Never one to pity a fool, I turned to look at him, and within about three seconds, I was getting a rather aggressive back rub and being asked my name.
“I’m Courtney,” I extend my hand.
“I like that name,” he says.
“I’m happy to hear that.”
“I like your smile.”
“Thanks.” I purse my lips.
“Why don’t you smile?” he asks.
“What’s it to you?” I let a slow grin unfold.
He laughs and squirms like he’s never met a sarcastic babe. Then he throws his arms around me, and I wriggle away. “Come back,” he calls.

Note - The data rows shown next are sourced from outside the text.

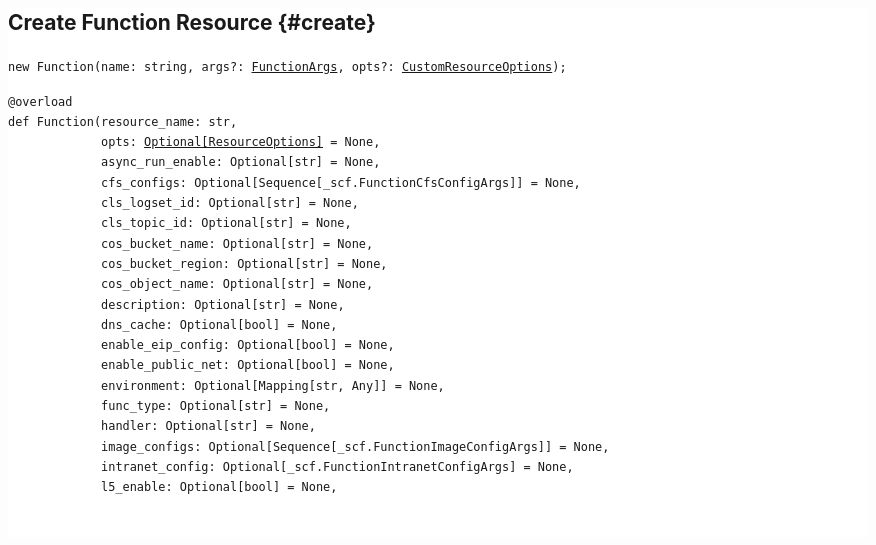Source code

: 


## Create Function Resource {#create}
<div>
<pulumi-chooser type="language" options="typescript,python,go,csharp,java,yaml"></pulumi-chooser>
</div>


<div>
<pulumi-choosable type="language" values="javascript,typescript">
<div class="highlight"><pre class="chroma"><code class="language-typescript" data-lang="typescript"><span class="k">new </span><span class="nx">Function</span><span class="p">(</span><span class="nx">name</span><span class="p">:</span> <span class="nx">string</span><span class="p">,</span> <span class="nx">args</span><span class="p">?:</span> <span class="nx"><a href="#inputs">FunctionArgs</a></span><span class="p">,</span> <span class="nx">opts</span><span class="p">?:</span> <span class="nx"><a href="/docs/reference/pkg/nodejs/pulumi/pulumi/#CustomResourceOptions">CustomResourceOptions</a></span><span class="p">);</span></code></pre></div>
</pulumi-choosable>
</div>

<div>
<pulumi-choosable type="language" values="python">
<div class="highlight"><pre class="chroma"><code class="language-python" data-lang="python"><span class=nd>@overload</span>
<span class="k">def </span><span class="nx">Function</span><span class="p">(</span><span class="nx">resource_name</span><span class="p">:</span> <span class="nx">str</span><span class="p">,</span>
             <span class="nx">opts</span><span class="p">:</span> <span class="nx"><a href="/docs/reference/pkg/python/pulumi/#pulumi.ResourceOptions">Optional[ResourceOptions]</a></span> = None<span class="p">,</span>
             <span class="nx">async_run_enable</span><span class="p">:</span> <span class="nx">Optional[str]</span> = None<span class="p">,</span>
             <span class="nx">cfs_configs</span><span class="p">:</span> <span class="nx">Optional[Sequence[_scf.FunctionCfsConfigArgs]]</span> = None<span class="p">,</span>
             <span class="nx">cls_logset_id</span><span class="p">:</span> <span class="nx">Optional[str]</span> = None<span class="p">,</span>
             <span class="nx">cls_topic_id</span><span class="p">:</span> <span class="nx">Optional[str]</span> = None<span class="p">,</span>
             <span class="nx">cos_bucket_name</span><span class="p">:</span> <span class="nx">Optional[str]</span> = None<span class="p">,</span>
             <span class="nx">cos_bucket_region</span><span class="p">:</span> <span class="nx">Optional[str]</span> = None<span class="p">,</span>
             <span class="nx">cos_object_name</span><span class="p">:</span> <span class="nx">Optional[str]</span> = None<span class="p">,</span>
             <span class="nx">description</span><span class="p">:</span> <span class="nx">Optional[str]</span> = None<span class="p">,</span>
             <span class="nx">dns_cache</span><span class="p">:</span> <span class="nx">Optional[bool]</span> = None<span class="p">,</span>
             <span class="nx">enable_eip_config</span><span class="p">:</span> <span class="nx">Optional[bool]</span> = None<span class="p">,</span>
             <span class="nx">enable_public_net</span><span class="p">:</span> <span class="nx">Optional[bool]</span> = None<span class="p">,</span>
             <span class="nx">environment</span><span class="p">:</span> <span class="nx">Optional[Mapping[str, Any]]</span> = None<span class="p">,</span>
             <span class="nx">func_type</span><span class="p">:</span> <span class="nx">Optional[str]</span> = None<span class="p">,</span>
             <span class="nx">handler</span><span class="p">:</span> <span class="nx">Optional[str]</span> = None<span class="p">,</span>
             <span class="nx">image_configs</span><span class="p">:</span> <span class="nx">Optional[Sequence[_scf.FunctionImageConfigArgs]]</span> = None<span class="p">,</span>
             <span class="nx">intranet_config</span><span class="p">:</span> <span class="nx">Optional[_scf.FunctionIntranetConfigArgs]</span> = None<span class="p">,</span>
             <span class="nx">l5_enable</span><span class="p">:</span> <span class="nx">Optional[bool]</span> = None<span class="p">,</span>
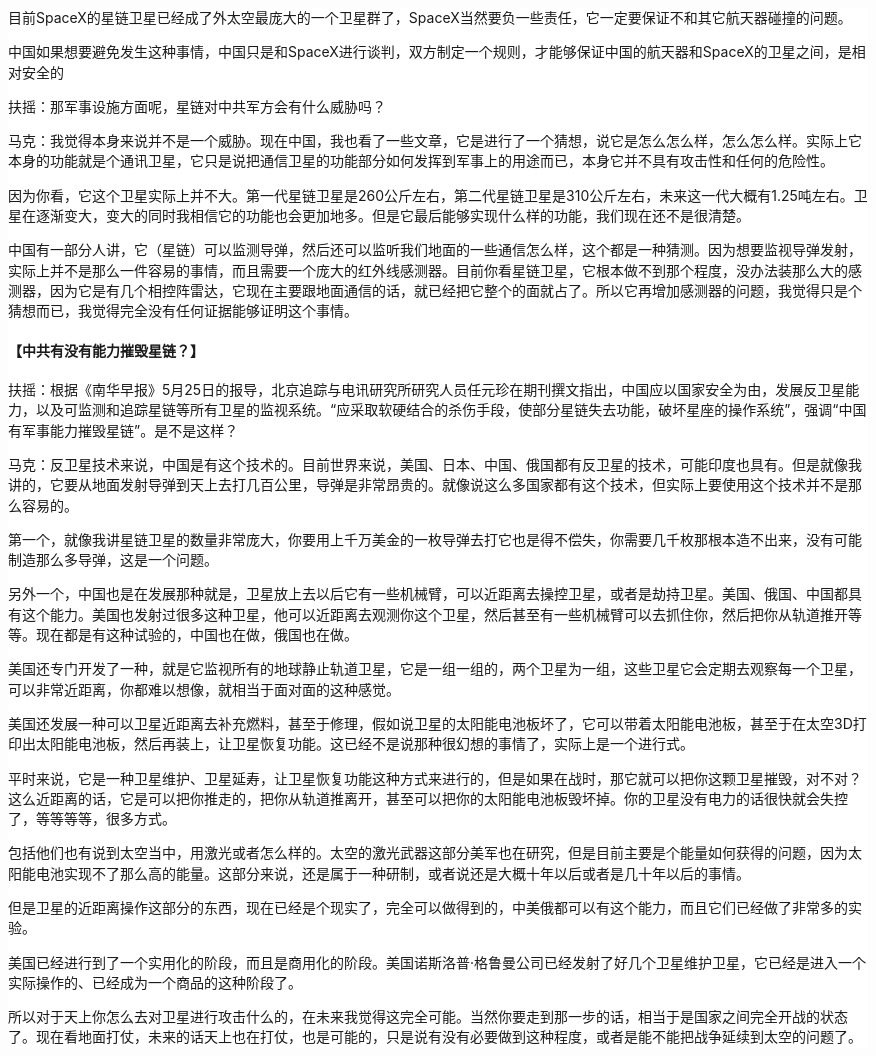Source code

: <p>
 目前SpaceX的星链卫星已经成了外太空最庞大的一个卫星群了，SpaceX当然要负一些责任，它一定要保证不和其它航天器碰撞的问题。
</p>
<p>
 中国如果想要避免发生这种事情，中国只是和SpaceX进行谈判，双方制定一个规则，才能够保证中国的航天器和SpaceX的卫星之间，是相对安全的
</p>
<p>
 扶摇：那军事设施方面呢，星链对中共军方会有什么威胁吗？
</p>
<p>
 马克：我觉得本身来说并不是一个威胁。现在中国，我也看了一些文章，它是进行了一个猜想，说它是怎么怎么样，怎么怎么样。实际上它本身的功能就是个通讯卫星，它只是说把通信卫星的功能部分如何发挥到军事上的用途而已，本身它并不具有攻击性和任何的危险性。
</p>
<p>
 因为你看，它这个卫星实际上并不大。第一代星链卫星是260公斤左右，第二代星链卫星是310公斤左右，未来这一代大概有1.25吨左右。卫星在逐渐变大，变大的同时我相信它的功能也会更加地多。但是它最后能够实现什么样的功能，我们现在还不是很清楚。
</p>
<p>
 中国有一部分人讲，它（星链）可以监测导弹，然后还可以监听我们地面的一些通信怎么样，这个都是一种猜测。因为想要监视导弹发射，实际上并不是那么一件容易的事情，而且需要一个庞大的红外线感测器。目前你看星链卫星，它根本做不到那个程度，没办法装那么大的感测器，因为它是有几个相控阵雷达，它现在主要跟地面通信的话，就已经把它整个的面就占了。所以它再增加感测器的问题，我觉得只是个猜想而已，我觉得完全没有任何证据能够证明这个事情。
</p>
<h4>
 【中共有没有能力摧毁星链？】
</h4>
<p>
 扶摇：根据《南华早报》5月25日的报导，北京追踪与电讯研究所研究人员任元珍在期刊撰文指出，中国应以国家安全为由，发展反卫星能力，以及可监测和追踪星链等所有卫星的监视系统。“应采取软硬结合的杀伤手段，使部分星链失去功能，破坏星座的操作系统”，强调“中国有军事能力摧毁星链”。是不是这样？
</p>
<p>
 马克：反卫星技术来说，中国是有这个技术的。目前世界来说，美国、日本、中国、俄国都有反卫星的技术，可能印度也具有。但是就像我讲的，它要从地面发射导弹到天上去打几百公里，导弹是非常昂贵的。就像说这么多国家都有这个技术，但实际上要使用这个技术并不是那么容易的。
</p>
<p>
 第一个，就像我讲星链卫星的数量非常庞大，你要用上千万美金的一枚导弹去打它也是得不偿失，你需要几千枚那根本造不出来，没有可能制造那么多导弹，这是一个问题。
</p>
<p>
 另外一个，中国也是在发展那种就是，卫星放上去以后它有一些机械臂，可以近距离去操控卫星，或者是劫持卫星。美国、俄国、中国都具有这个能力。美国也发射过很多这种卫星，他可以近距离去观测你这个卫星，然后甚至有一些机械臂可以去抓住你，然后把你从轨道推开等等。现在都是有这种试验的，中国也在做，俄国也在做。
</p>
<p>
 美国还专门开发了一种，就是它监视所有的地球静止轨道卫星，它是一组一组的，两个卫星为一组，这些卫星它会定期去观察每一个卫星，可以非常近距离，你都难以想像，就相当于面对面的这种感觉。
</p>
<p>
 美国还发展一种可以卫星近距离去补充燃料，甚至于修理，假如说卫星的太阳能电池板坏了，它可以带着太阳能电池板，甚至于在太空3D打印出太阳能电池板，然后再装上，让卫星恢复功能。这已经不是说那种很幻想的事情了，实际上是一个进行式。
</p>
<p>
 平时来说，它是一种卫星维护、卫星延寿，让卫星恢复功能这种方式来进行的，但是如果在战时，那它就可以把你这颗卫星摧毁，对不对？这么近距离的话，它是可以把你推走的，把你从轨道推离开，甚至可以把你的太阳能电池板毁坏掉。你的卫星没有电力的话很快就会失控了，等等等等，很多方式。
</p>
<p>
 包括他们也有说到太空当中，用激光或者怎么样的。太空的激光武器这部分美军也在研究，但是目前主要是个能量如何获得的问题，因为太阳能电池实现不了那么高的能量。这部分来说，还是属于一种研制，或者说还是大概十年以后或者是几十年以后的事情。
</p>
<p>
 但是卫星的近距离操作这部分的东西，现在已经是个现实了，完全可以做得到的，中美俄都可以有这个能力，而且它们已经做了非常多的实验。
</p>
<p>
 美国已经进行到了一个实用化的阶段，而且是商用化的阶段。美国诺斯洛普‧格鲁曼公司已经发射了好几个卫星维护卫星，它已经是进入一个实际操作的、已经成为一个商品的这种阶段了。
</p>
<p>
 所以对于天上你怎么去对卫星进行攻击什么的，在未来我觉得这完全可能。当然你要走到那一步的话，相当于是国家之间完全开战的状态了。现在看地面打仗，未来的话天上也在打仗，也是可能的，只是说有没有必要做到这种程度，或者是能不能把战争延续到太空的问题了。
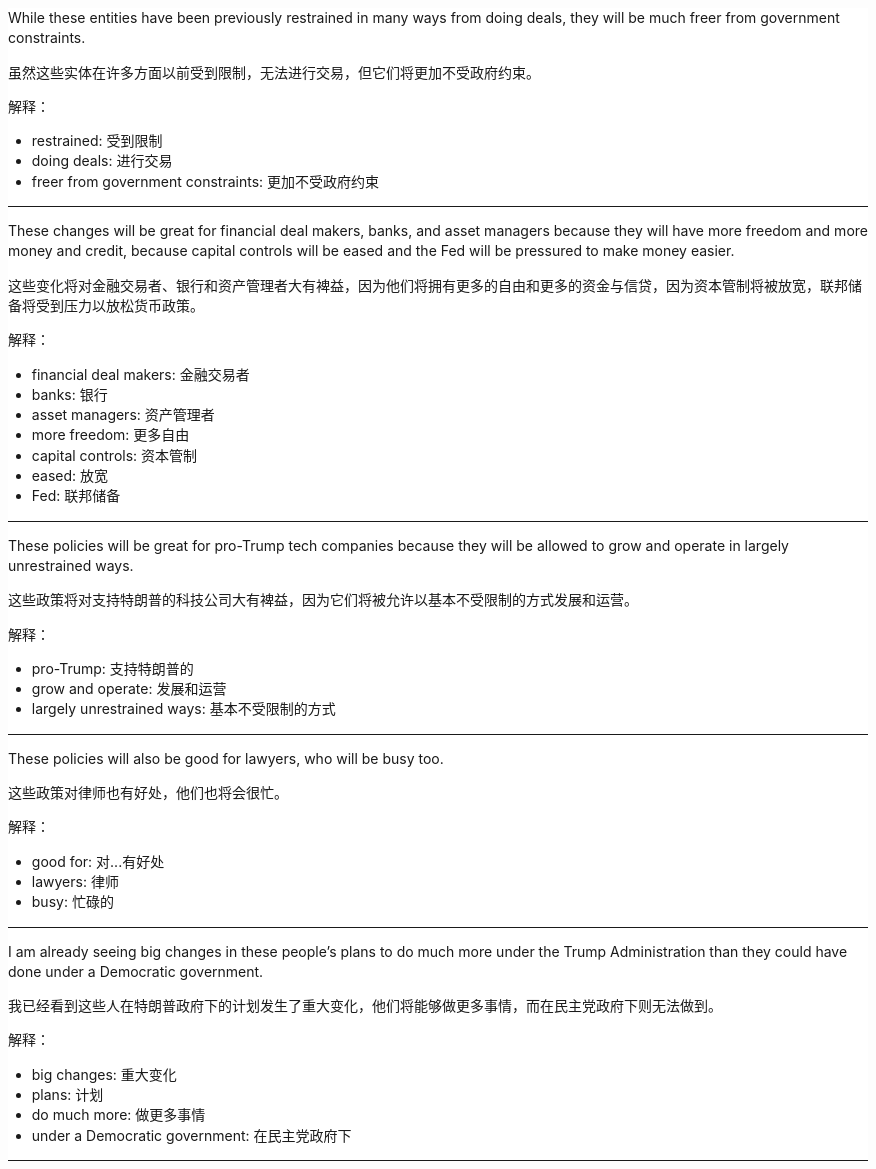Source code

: While these entities have been previously restrained in many ways from doing deals, they will be much freer from government constraints.

虽然这些实体在许多方面以前受到限制，无法进行交易，但它们将更加不受政府约束。

解释：
- restrained: 受到限制
- doing deals: 进行交易
- freer from government constraints: 更加不受政府约束

---

These changes will be great for financial deal makers, banks, and asset managers because they will have more freedom and more money and credit, because capital controls will be eased and the Fed will be pressured to make money easier.

这些变化将对金融交易者、银行和资产管理者大有裨益，因为他们将拥有更多的自由和更多的资金与信贷，因为资本管制将被放宽，联邦储备将受到压力以放松货币政策。

解释：
- financial deal makers: 金融交易者
- banks: 银行
- asset managers: 资产管理者
- more freedom: 更多自由
- capital controls: 资本管制
- eased: 放宽
- Fed: 联邦储备

---

These policies will be great for pro-Trump tech companies because they will be allowed to grow and operate in largely unrestrained ways.

这些政策将对支持特朗普的科技公司大有裨益，因为它们将被允许以基本不受限制的方式发展和运营。

解释：
- pro-Trump: 支持特朗普的
- grow and operate: 发展和运营
- largely unrestrained ways: 基本不受限制的方式

---

These policies will also be good for lawyers, who will be busy too.

这些政策对律师也有好处，他们也将会很忙。

解释：
- good for: 对...有好处
- lawyers: 律师
- busy: 忙碌的

---

I am already seeing big changes in these people’s plans to do much more under the Trump Administration than they could have done under a Democratic government.

我已经看到这些人在特朗普政府下的计划发生了重大变化，他们将能够做更多事情，而在民主党政府下则无法做到。

解释：
- big changes: 重大变化
- plans: 计划
- do much more: 做更多事情
- under a Democratic government: 在民主党政府下

---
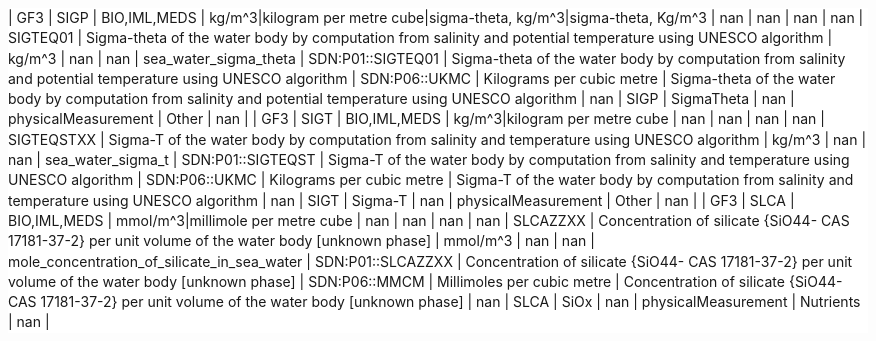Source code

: | GF3          | SIGP     | BIO,IML,MEDS | kg/m^3|kilogram per metre cube|sigma-theta, kg/m^3|sigma-theta, Kg/m^3                           | nan              | nan                                                                                                         |                  nan | nan                                                  | SIGTEQ01         | Sigma-theta of the water body by computation from salinity and potential temperature using UNESCO algorithm                                                      | kg/m^3                   | nan                                                   | nan     | sea_water_sigma_theta                                                                                                             | SDN:P01::SIGTEQ01   | Sigma-theta of the water body by computation from salinity and potential temperature using UNESCO algorithm                                                      | SDN:P06::UKMC | Kilograms per cubic metre                  | Sigma-theta of the water body by computation from salinity and potential temperature using UNESCO algorithm                                                                                                                      |          nan | SIGP              | SigmaTheta                  | nan                                                                                                          | physicalMeasurement     | Other                            | nan                                |
| GF3          | SIGT     | BIO,IML,MEDS | kg/m^3|kilogram per metre cube                                                                   | nan              | nan                                                                                                         |                  nan | nan                                                  | SIGTEQSTXX       | Sigma-T of the water body by computation from salinity and temperature using UNESCO algorithm                                                                    | kg/m^3                   | nan                                                   | nan     | sea_water_sigma_t                                                                                                                 | SDN:P01::SIGTEQST   | Sigma-T of the water body by computation from salinity and temperature using UNESCO algorithm                                                                    | SDN:P06::UKMC | Kilograms per cubic metre                  | Sigma-T of the water body by computation from salinity and temperature using UNESCO algorithm                                                                                                                                    |          nan | SIGT              | Sigma-T                     | nan                                                                                                          | physicalMeasurement     | Other                            | nan                                |
| GF3          | SLCA     | BIO,IML,MEDS | mmol/m^3|millimole per metre cube                                                                | nan              | nan                                                                                                         |                  nan | nan                                                  | SLCAZZXX         | Concentration of silicate {SiO44- CAS 17181-37-2} per unit volume of the water body [unknown phase]                                                              | mmol/m^3                 | nan                                                   | nan     | mole_concentration_of_silicate_in_sea_water                                                                                       | SDN:P01::SLCAZZXX   | Concentration of silicate {SiO44- CAS 17181-37-2} per unit volume of the water body [unknown phase]                                                              | SDN:P06::MMCM | Millimoles per cubic metre                 | Concentration of silicate {SiO44- CAS 17181-37-2} per unit volume of the water body [unknown phase]                                                                                                                              |          nan | SLCA              | SiOx                        | nan                                                                                                          | physicalMeasurement     | Nutrients                        | nan                                |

“OK, but chill with the hands, please,” I say, feeling like the Emily Post of barroom behavior.
Then he says, “You want to kiss me, I can tell.”
Time passes. “Kiss me,” he says. “I can tell that you want to.”
Cue the bling right in his fat face.
The inevitable question arises. “Are you in love with him?”
Sigh. Hesitate. “Of course I am.”
“You don’t seem so sure.”
“Well, what is love anyways?”
“Come and sit on the couch with me,” he says.
“I don’t think that’s such a good idea. You’re going to try to lay me out and get on me.”
“I won’t. I promise.”
The second I sit down, he hurls himself back toward the middle and throws his arm around me. I smack his hand, but the dead thing does not move.
“So,” he begins, “are you really happy with this man?”
I push him. “Get on your side of the couch.”
He obliges and shoots back like a spring. “I like you,” he says.
“I think we’ve covered that,” I reply.
The bouncer walks over at 3 a.m. and announces the club is closing.
“I know you want to kiss me,” Sean insists.
“Go kiss 10,000 girls and then come back and find me and I will kiss you.”
“Ten thousand is a lot,” he barters.
“OK, 100 girls.”
“I’m going to kiss you.”
“Do it and I’ll punch you in the fucking face.”
He laughs.
Hee hee. I’m out. My fiancé is feeling no heat from this guy.
But what does it mean? If your boy’s dropping mad bones to tag you with the bling, and through some stroke of madness (fine! let’s call it love) you agree to wear your bondage on your hand, it seems strange that there’s not some tacit agreement among men to honor that.
It seems the notion of exhibiting commitment is archaic, yet we keep doing it. The glimmering hand, no matter how piercing the scream when a woman receives the ring, brings on nothing so much as contempt from men.
Or maybe, to the male side of the divide, it’s just the challenge.